Extrait :
Découvrir l'essence d'un caractère
Raphaël, Raffaello Santi ou Sanzio, dit (1483-1520)
Balthazar Castiglione, 1514-1515
Huile sur toile, 82 x 67 cm
Musée du Louvre, Paris
Cet homme se tient devant nous avec une paisible assurance. Son portrait pourrait passer inaperçu tant il semble se fondre dans la réalité ambiante. Il nous est familier avant que nous l'ayons vraiment regardé. Pourtant nous n'avions jamais rencontré Balthazar Castiglione. Raphaël nous le présente discrètement, en demi-teintes. Il serait plus exact de dire qu'il nous présente à lui, car le regard sans détours ne laisse aucun doute.

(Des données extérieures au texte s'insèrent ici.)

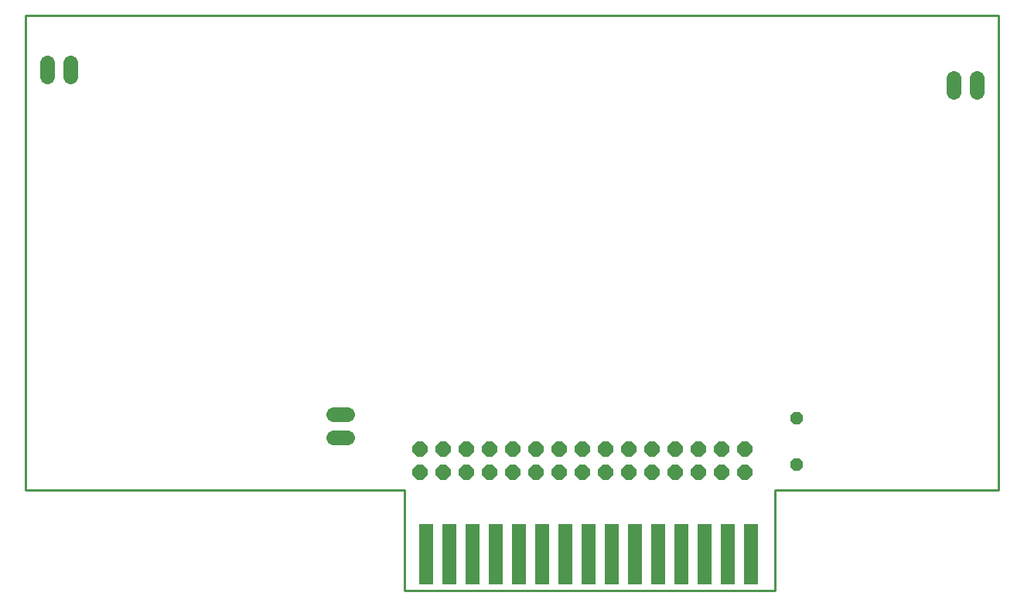
<source format=gbs>
G75*
%MOIN*%
%OFA0B0*%
%FSLAX25Y25*%
%IPPOS*%
%LPD*%
%AMOC8*
5,1,8,0,0,1.08239X$1,22.5*
%
%ADD10C,0.01000*%
%ADD11OC8,0.05600*%
%ADD12OC8,0.06400*%
%ADD13C,0.06400*%
%ADD14R,0.06400X0.25900*%
D10*
X0003000Y0050276D02*
X0003000Y0255000D01*
X0422291Y0255000D01*
X0422291Y0050276D01*
X0325835Y0050276D01*
X0325835Y0006969D01*
X0166386Y0006969D01*
X0166386Y0050276D01*
X0003000Y0050276D01*
D11*
X0335323Y0061220D03*
X0335323Y0081220D03*
D12*
X0313000Y0068031D03*
X0303000Y0068031D03*
X0293000Y0068031D03*
X0283000Y0068031D03*
X0273000Y0068031D03*
X0263000Y0068031D03*
X0253000Y0068031D03*
X0243000Y0068031D03*
X0233000Y0068031D03*
X0223000Y0068031D03*
X0213000Y0068031D03*
X0203000Y0068031D03*
X0193000Y0068031D03*
X0183000Y0068031D03*
X0173000Y0068031D03*
X0173000Y0058031D03*
X0183000Y0058031D03*
X0193000Y0058031D03*
X0203000Y0058031D03*
X0213000Y0058031D03*
X0223000Y0058031D03*
X0233000Y0058031D03*
X0243000Y0058031D03*
X0253000Y0058031D03*
X0263000Y0058031D03*
X0273000Y0058031D03*
X0283000Y0058031D03*
X0293000Y0058031D03*
X0303000Y0058031D03*
X0313000Y0058031D03*
D13*
X0141669Y0072795D02*
X0135669Y0072795D01*
X0135669Y0082795D02*
X0141669Y0082795D01*
X0022252Y0228535D02*
X0022252Y0234535D01*
X0012252Y0234535D02*
X0012252Y0228535D01*
X0403039Y0227921D02*
X0403039Y0221921D01*
X0413039Y0221921D02*
X0413039Y0227921D01*
D14*
X0315500Y0022500D03*
X0305500Y0022500D03*
X0295500Y0022500D03*
X0285500Y0022500D03*
X0275500Y0022500D03*
X0265500Y0022500D03*
X0255500Y0022500D03*
X0245500Y0022500D03*
X0235500Y0022500D03*
X0225500Y0022500D03*
X0215500Y0022500D03*
X0205500Y0022500D03*
X0195500Y0022500D03*
X0185500Y0022500D03*
X0175500Y0022500D03*
M02*

</source>
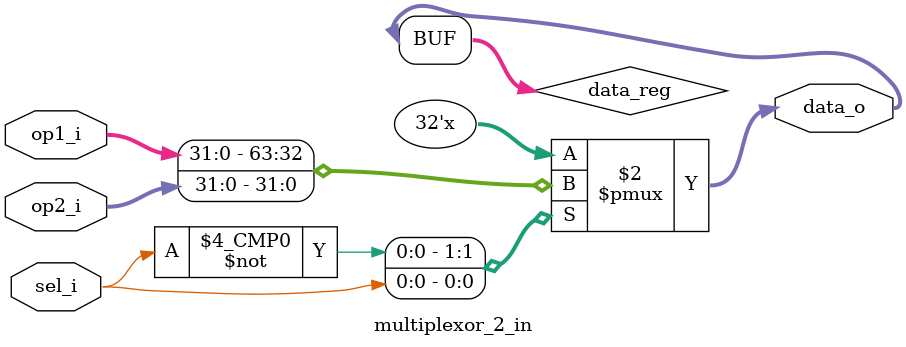
<source format=v>
`timescale 1ns / 1ps

module multiplexor_2_in
	#(
		parameter NB_DATA = 32
	)
	(
		input wire [NB_DATA-1:0] op1_i,
		input wire [NB_DATA-1:0] op2_i,
		input wire sel_i,

		output wire [NB_DATA-1:0] data_o	
	);

	reg [NB_DATA-1:0] data_reg;

	always @(*)
		begin
			case (sel_i)
				1'b0:
					data_reg = op1_i;
				1'b1:
					data_reg = op2_i;

				default:
					data_reg = op1_i;
					
			endcase

		end
	assign data_o = data_reg;

endmodule
</source>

C'est lui qui nous observe, en prenant son temps...
Cet ami de Raphaël, ambassadeur de la cour d'Urbino à Rome, s est fait représenter avec la plus grande réserve, sans que rien ne vienne souligner son rang ni son pouvoir. Le décor se résume à un fond grège. Lui-même est vêtu de gris et de noir, le blanc de sa chemise formant au centre un noyau de lumière. La sobriété de l'ensemble est telle qu'au premier regard il semble dune monotonie presque ingrate. Mais il suffit de s'approcher un peu. de lui consacrer une minute d'attention supplémentaire pour distinguer peu à peu une luminosité subtile, de légers reflets, des détails de texture. On s'aperçoit alors que le noir du pourpoint est plus impératif auprès du blanc, plus fondu à côté du gris et que sa sévérité est partout tempérée par la suavité du velours. On imagine la douceur du tissu sur le front. Quant aux plis de la chemise, sur la poitrine, ils dessinent un faisceau d'énergie qui fait vibrer le centre du tableau. Une énergie d'autant plus sensible et aiguë que la fourrure lui oppose de toutes parts sa moelleuse opulence.
En éliminant la variété des couleurs, Raphaël a créé autre chose qu'une image austère. Il a réduit sa palette à un jeu des contraires pour travailler du pinceau le plus léger avec les forces antagonistes du blanc et du noir. Le tableau, fondé sur la multiplicité des nuances intermédiaires, devient une apothéose du gris. C'est en cela qu'il célèbre véritablement le diplomate qu'était Balthazar Castiglione : conscient de la juste mesure à déterminer entre les positions les plus éloignées, celui-ci a l'art d'écouter un discours, puis l'autre, de jauger le premier, sans négliger la substance du second. Il fait la part des choses, évalue le clair et l'obscur, désarme leur contradiction avant qu'elle ne s'égare dans le conflit. Personne mieux que lui ne sait la valeur du gris et de son infinie prudence dans un monde où les couleurs rivalisent de splendeur.
Il eût été facile au peintre de faire briller une soie, de suggérer le bruissement d'une étoffe satinée par un éclairage flatteur. Mais Balthazar Castiglione n'a que faire d'un éclat importun... Le velours et la fourrure, pour précieux qu'ils puissent être, possèdent cette qualité remarquable d'absorber la lumière. La voilà enfouie dans l'épaisseur du vêtement, comme un secret bien gardé. Une toute petite plume s'incline sur le côté du béret. Quelques reflets flottent sur le gris des manches, ce n'est qu'une rumeur qui s'amenuise. Elle sera bientôt inaudible. Le calme de l'image est contagieux. Au voisinage de l'ambassadeur, l'agitation du monde s'abolit et la retenue se révèle l'une des formes de la grandeur.
Biographie de l'auteur :
Françoise Barbe Gall a fait ses études d'histoire de l'art à la Sorbonne, ainsi qu'à l'école du Louvre où elle enseigne. Parallèlement, elle dirige l'association CORETA (Comment regarder un tableau) au sein de laquelle elle donne de nombreuses conférences. C'est dire si elle connaît bien les attentes du grand public en matière d'art. Elle est régulièrement appelée à intervenir dans des séminaires de management pour son expérience de l'analyse des images, en liaison avec la publicité et le marketing.